» **PASSAGE FOR REVIEW**:
On the other hand, what has been underperforming on a three-year, five-year basis, financials, capital market companies, IT, selectively consumer, healthcare, a lot of these were underperforming.
And now if you see the last three to six months, these are the ones which are actually outperforming. So, last three to six months, we have consistently been calling out a rotation and quality versus value is one rotation.
And apart from that, even there is sectoral rotation. And the third one clearly is a market cap rotation because last six to nine months, we all have been saying not been giving any drastic pulse, but always been saying that rebalance your portfolios, more in favour of largecaps.
You need to keep in mind in the last three years what has happened is that in everybody’s portfolio smallcap has outperformed and cyclical value biased sectors have outperformed.
Plus, people have a tendency that they keep investing more and more where there is outperformance. And then, you need to really rebalance the portfolio when there is a trend change.
So, last three to six months this is what we have been communicating and people still need to review their portfolios. If they are still sitting where the market was two years back, then they need to bring the portfolios back into the centre of the market and bring it to the relative outperformers of today’s time.
You have been quite vocal about the smallcap space and why that space is something that really needs some caution and believe that you do not have your exposure there, but on the midcap space given the correction, like almost a double-digit correction from those high levels, specifically on the index level and the pain in the portfolio is even larger than that. Give us your sense on the midcap space that where do you see this particular area of the market headed and any pockets of opportunity that you believe something that investors should look at?
Aashish Somaiyaa: First on the smallcap space, that is the happy hunting ground. See, we are basically bottom-up stock pickers. The fact that we do not manage a dedicated smallcap fund, but we do have smallcap exposure in all the mixed market cap kind of products. The reason is because if you see smallcap as a space, it is very heterogeneous.
The sectors which have a prevalence in this smallcap space, all of those sectors are very heterogeneous.
And if you see the sectors which have prevalence in the largecap space, say, for example, the oil marketing companies, the big IT companies, big banks, commodities, energy, they are tandem sectors, they move in tandem. If one thing moves, everything moves.
If they do not move, nothing moves. So, it is very difficult to do stock picking. It is very difficult to do stock picking alpha in the largecap space, whereas smallcap, you take stuff like consumer discretionary, pharmaceuticals, chemicals, financial services, very heterogeneous space and depending on what you buy, you can create alpha.
So smallcap is like a happy hunting ground for alpha generation. But we do not manage a dedicated smallcap fund because we know that it is a narrow part of the market and extremely volatile. Once in every five years, you see a 30-40% drawdown.
The money comes after the performance comes and money is ready to go when the market falls 20-30%. So, smallcap really brings about the worst of investor behaviour if you really ask me, that is why no dedicated funds, but at the same time for generating alpha smallcap is a great space to be in and we still deploy like a 30-member team to cover a very wide base and to stock picking in small cap.
I really believe that some of these wealth management companies, asset management companies, for instance just taking one example, they are not as cyclical as it is made up to be. Their earnings is not as cyclical as the stock market volatility, so that is just one example. I think there is value emerging and that whole space is very important for generating alpha.

» **TASK ITEM**:
Please list every sector the interview passage gives as an example of the largecap sectors that move in tandem. The entries after this point come from a separate source.

» **DATA SECTION**:
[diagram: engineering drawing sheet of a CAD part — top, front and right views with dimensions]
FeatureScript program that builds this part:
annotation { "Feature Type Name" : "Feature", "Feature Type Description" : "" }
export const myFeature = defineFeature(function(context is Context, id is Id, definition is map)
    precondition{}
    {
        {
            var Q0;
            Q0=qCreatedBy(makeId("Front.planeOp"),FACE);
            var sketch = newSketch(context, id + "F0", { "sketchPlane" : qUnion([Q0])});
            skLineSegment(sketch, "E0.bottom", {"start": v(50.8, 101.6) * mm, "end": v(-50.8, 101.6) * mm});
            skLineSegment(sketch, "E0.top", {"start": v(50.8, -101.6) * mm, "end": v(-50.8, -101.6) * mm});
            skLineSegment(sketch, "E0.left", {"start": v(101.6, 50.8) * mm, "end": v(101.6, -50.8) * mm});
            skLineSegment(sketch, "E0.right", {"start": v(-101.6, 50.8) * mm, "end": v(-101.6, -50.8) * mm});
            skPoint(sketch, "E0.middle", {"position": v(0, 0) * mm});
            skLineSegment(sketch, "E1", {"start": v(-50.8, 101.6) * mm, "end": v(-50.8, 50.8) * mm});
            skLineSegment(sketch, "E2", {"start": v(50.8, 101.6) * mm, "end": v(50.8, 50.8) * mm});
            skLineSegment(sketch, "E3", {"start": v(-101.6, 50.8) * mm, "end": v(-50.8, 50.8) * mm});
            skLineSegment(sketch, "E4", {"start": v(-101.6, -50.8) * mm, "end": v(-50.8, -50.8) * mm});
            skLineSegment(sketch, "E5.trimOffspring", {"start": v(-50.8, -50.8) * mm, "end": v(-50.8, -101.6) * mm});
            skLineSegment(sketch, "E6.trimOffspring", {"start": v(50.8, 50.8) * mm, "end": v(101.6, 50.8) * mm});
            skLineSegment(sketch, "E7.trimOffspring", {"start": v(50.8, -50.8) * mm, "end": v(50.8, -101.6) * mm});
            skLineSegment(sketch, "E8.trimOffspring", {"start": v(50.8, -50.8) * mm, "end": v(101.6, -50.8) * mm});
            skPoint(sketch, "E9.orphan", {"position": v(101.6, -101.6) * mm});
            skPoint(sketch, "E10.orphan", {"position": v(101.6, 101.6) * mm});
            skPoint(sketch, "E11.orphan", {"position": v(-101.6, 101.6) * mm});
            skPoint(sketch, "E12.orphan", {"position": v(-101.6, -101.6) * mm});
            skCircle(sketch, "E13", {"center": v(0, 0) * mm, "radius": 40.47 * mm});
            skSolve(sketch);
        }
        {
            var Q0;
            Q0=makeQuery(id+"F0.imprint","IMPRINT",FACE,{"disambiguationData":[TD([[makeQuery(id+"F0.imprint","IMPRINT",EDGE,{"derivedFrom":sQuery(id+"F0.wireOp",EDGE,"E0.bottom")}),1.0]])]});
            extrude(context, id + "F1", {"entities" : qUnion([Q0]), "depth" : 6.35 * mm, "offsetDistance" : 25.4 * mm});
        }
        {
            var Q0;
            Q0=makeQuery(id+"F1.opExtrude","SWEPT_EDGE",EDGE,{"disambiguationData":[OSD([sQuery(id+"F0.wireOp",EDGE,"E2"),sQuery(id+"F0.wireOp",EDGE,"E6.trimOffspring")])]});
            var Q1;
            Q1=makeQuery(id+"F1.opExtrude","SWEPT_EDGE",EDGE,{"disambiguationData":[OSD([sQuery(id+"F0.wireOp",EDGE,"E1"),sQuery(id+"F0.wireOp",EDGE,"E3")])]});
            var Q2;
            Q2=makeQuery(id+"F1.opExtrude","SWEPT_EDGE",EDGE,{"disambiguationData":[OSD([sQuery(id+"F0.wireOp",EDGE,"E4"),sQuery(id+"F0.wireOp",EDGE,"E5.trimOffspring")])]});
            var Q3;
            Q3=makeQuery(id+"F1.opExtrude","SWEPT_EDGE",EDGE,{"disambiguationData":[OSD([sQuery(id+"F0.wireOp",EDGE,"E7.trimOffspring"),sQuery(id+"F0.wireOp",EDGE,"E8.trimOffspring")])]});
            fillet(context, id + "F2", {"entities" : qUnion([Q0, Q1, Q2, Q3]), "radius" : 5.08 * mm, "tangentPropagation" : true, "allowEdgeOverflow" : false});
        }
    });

» **RESPONSE AREA**:
- oil marketing companies
- big IT companies
- big banks
- commodities
- energy